OS TEMPOS QUE CORREM. Miguel Vale de Almeida


16.5.04  

Mais África.

A Sara reagiu, e muito bem (como de costume) ao meu post sobre o Agualusa. A questão da África na memória de muit@s portugues@s contemporâne@s é o típico assunto tenso e denso que normalmente fascina os antropólogos mais modernos. Porque junta a questão emocional das biografias e histórias de família, com questões sociais e políticas da história recente: o colonialismo, a descolonização, o racismo, a experiência da alteridade, da hibridez, e tantas outras. Nestas coisas, desgostam-me os programas ideológicos, quer do tipo a armar ao lusotropical, quer do tipo esquerdista que mete no mesmo saco de gatos do colonialismo os políticos e as pessoas comuns. A forma mais rica e produtiva de construirmos uma narrativa colectiva sobre "a questão" é não construirmos uma narrativa colectiva, mas sim múltiplas estórias de pessoas, famílias, viajantes - e de todos os quadrantes identitários. É isso que a auto-análise da Sara faz. E é isso que as estórias do Agualusa fazem. A fronteira que separa isto dos álbuns que agora se vendem, do tipo "Postais de Lourenço Marques" é, sem dúvida, ténue. Mas seria bom que mais gente se arriscasse a exercícios de memória e de recuperação de memórias familiares. Entre outras coisas bem mais importantes (o sentido de identidade pessoal de cada um e cada uma), talvez começássemos a perceber melhor o que se passa hoje num país com uma tão alta percentagem de pessoas que "passaram por" ou viveram em África e com cada vez mais imigrantes das ex-colónias.

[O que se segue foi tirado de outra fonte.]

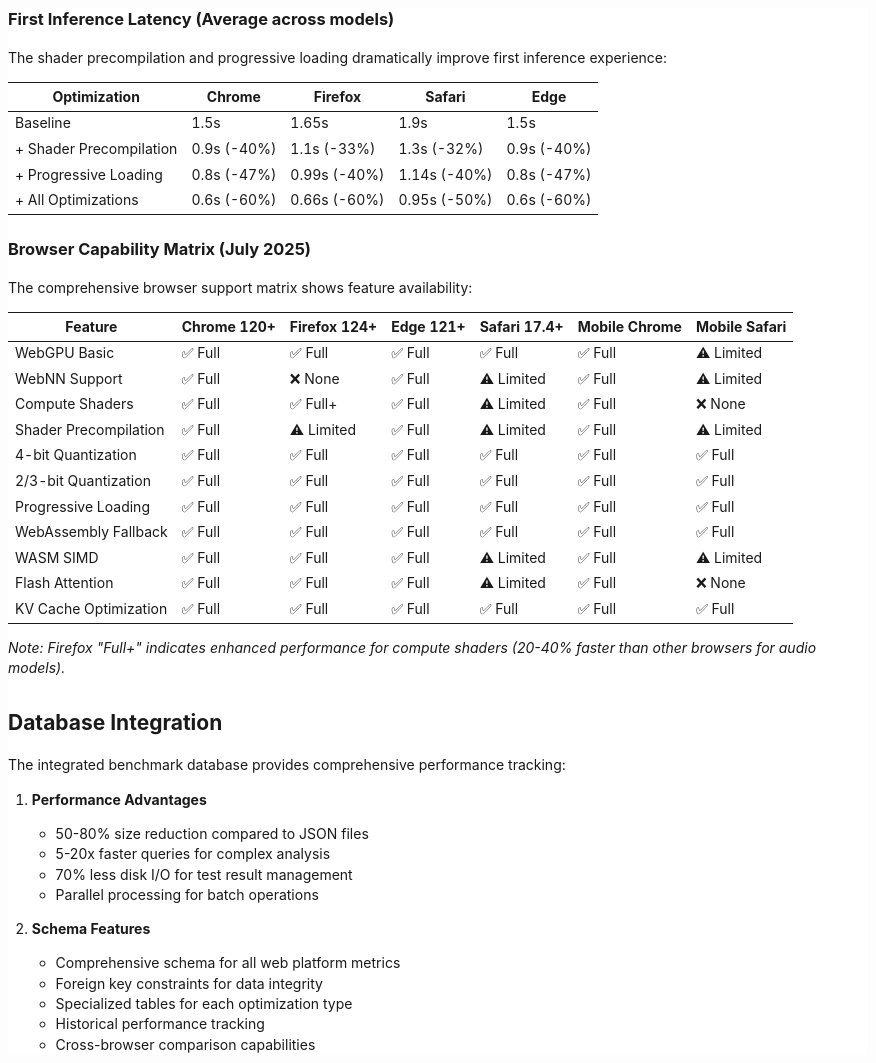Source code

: ### First Inference Latency (Average across models)

The shader precompilation and progressive loading dramatically improve first inference experience:

| Optimization | Chrome | Firefox | Safari | Edge |
|--------------|--------|---------|--------|------|
| Baseline | 1.5s | 1.65s | 1.9s | 1.5s |
| + Shader Precompilation | 0.9s (-40%) | 1.1s (-33%) | 1.3s (-32%) | 0.9s (-40%) |
| + Progressive Loading | 0.8s (-47%) | 0.99s (-40%) | 1.14s (-40%) | 0.8s (-47%) |
| + All Optimizations | 0.6s (-60%) | 0.66s (-60%) | 0.95s (-50%) | 0.6s (-60%) |

### Browser Capability Matrix (July 2025)

The comprehensive browser support matrix shows feature availability:

| Feature | Chrome 120+ | Firefox 124+ | Edge 121+ | Safari 17.4+ | Mobile Chrome | Mobile Safari |
|---------|------------|--------------|-----------|--------------|---------------|---------------|
| WebGPU Basic | ✅ Full | ✅ Full | ✅ Full | ✅ Full | ✅ Full | ⚠️ Limited |
| WebNN Support | ✅ Full | ❌ None | ✅ Full | ⚠️ Limited | ✅ Full | ⚠️ Limited |
| Compute Shaders | ✅ Full | ✅ Full+ | ✅ Full | ⚠️ Limited | ✅ Full | ❌ None |
| Shader Precompilation | ✅ Full | ⚠️ Limited | ✅ Full | ⚠️ Limited | ✅ Full | ⚠️ Limited |
| 4-bit Quantization | ✅ Full | ✅ Full | ✅ Full | ✅ Full | ✅ Full | ✅ Full |
| 2/3-bit Quantization | ✅ Full | ✅ Full | ✅ Full | ✅ Full | ✅ Full | ✅ Full |
| Progressive Loading | ✅ Full | ✅ Full | ✅ Full | ✅ Full | ✅ Full | ✅ Full |
| WebAssembly Fallback | ✅ Full | ✅ Full | ✅ Full | ✅ Full | ✅ Full | ✅ Full |
| WASM SIMD | ✅ Full | ✅ Full | ✅ Full | ⚠️ Limited | ✅ Full | ⚠️ Limited |
| Flash Attention | ✅ Full | ✅ Full | ✅ Full | ⚠️ Limited | ✅ Full | ❌ None |
| KV Cache Optimization | ✅ Full | ✅ Full | ✅ Full | ✅ Full | ✅ Full | ✅ Full |

_Note: Firefox "Full+" indicates enhanced performance for compute shaders (20-40% faster than other browsers for audio models)._

## Database Integration

The integrated benchmark database provides comprehensive performance tracking:

1. **Performance Advantages**
   - 50-80% size reduction compared to JSON files
   - 5-20x faster queries for complex analysis
   - 70% less disk I/O for test result management
   - Parallel processing for batch operations

2. **Schema Features**
   - Comprehensive schema for all web platform metrics
   - Foreign key constraints for data integrity
   - Specialized tables for each optimization type
   - Historical performance tracking
   - Cross-browser comparison capabilities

Porque sem dúvida estas experiências acumuladas alimentam a forma como o país se vai representando a si próprio como pós-colonial e como representa (ou não)os "Outros cá dentro"... Em suma, não podemos deixar este trabalho de representação nas mãos quer dos ressentidos, quer dos continuadores do colonialismo por outras vias.